## Directions
Below are records to repeat exactly; copy them without the pictures.

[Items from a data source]

== Segment start ==

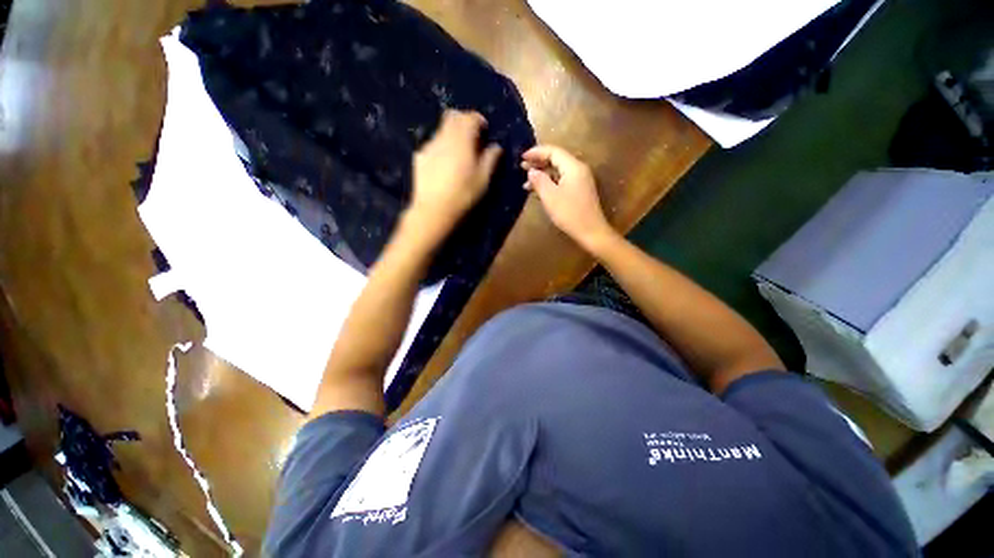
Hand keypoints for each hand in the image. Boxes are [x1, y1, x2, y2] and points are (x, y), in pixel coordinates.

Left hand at [411, 110, 501, 230]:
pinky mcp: (419, 157)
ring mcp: (428, 146)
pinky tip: (444, 165)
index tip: (485, 131)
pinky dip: (441, 148)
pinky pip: (432, 145)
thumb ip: (491, 159)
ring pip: (441, 131)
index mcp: (461, 138)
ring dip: (452, 135)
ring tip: (459, 154)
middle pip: (452, 117)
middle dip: (464, 122)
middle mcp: (443, 136)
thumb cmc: (463, 194)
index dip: (479, 120)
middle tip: (473, 138)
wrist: (434, 210)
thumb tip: (496, 146)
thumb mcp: (483, 179)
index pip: (470, 117)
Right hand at [522, 145, 615, 251]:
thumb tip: (531, 171)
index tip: (522, 156)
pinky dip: (549, 183)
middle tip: (522, 167)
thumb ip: (539, 180)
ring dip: (542, 174)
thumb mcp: (550, 197)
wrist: (590, 232)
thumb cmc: (569, 213)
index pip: (553, 151)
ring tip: (526, 182)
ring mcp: (580, 181)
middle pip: (556, 159)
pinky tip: (538, 190)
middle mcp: (578, 169)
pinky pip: (561, 180)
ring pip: (558, 171)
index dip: (536, 152)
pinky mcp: (579, 191)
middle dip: (538, 162)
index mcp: (573, 167)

== Segment end ==

## Solution to this problem
Hand keypoints for each hand in the image. Boxes are [x1, y1, x2, y2] and points are (x, y), in pixel coordinates.

Left hand at [411, 110, 501, 230]:
pinky mcp: (419, 157)
ring mcp: (428, 146)
pinky tip: (444, 165)
index tip: (485, 131)
pinky dip: (441, 148)
pinky pip: (432, 145)
thumb ip: (491, 159)
ring pip: (441, 131)
index mcp: (461, 138)
ring dip: (452, 135)
ring tip: (459, 154)
middle pip: (452, 117)
middle dip: (464, 122)
middle mcp: (443, 136)
thumb cmc: (463, 194)
index dip: (479, 120)
middle tip: (473, 138)
wrist: (434, 210)
thumb tip: (496, 146)
thumb mcp: (483, 179)
index pip: (470, 117)
Right hand at [522, 145, 615, 251]:
thumb tip: (531, 171)
index tip: (522, 156)
pinky dip: (549, 183)
middle tip: (522, 167)
thumb ip: (539, 180)
ring dip: (542, 174)
thumb mcp: (550, 197)
wrist: (590, 232)
thumb cmc: (569, 213)
index pip: (553, 151)
ring tip: (526, 182)
ring mcp: (580, 181)
middle pip: (556, 159)
pinky tip: (538, 190)
middle mcp: (578, 169)
pinky pip: (561, 180)
ring pip: (558, 171)
index dip: (536, 152)
pinky mcp: (579, 191)
middle dip: (538, 162)
index mcp: (573, 167)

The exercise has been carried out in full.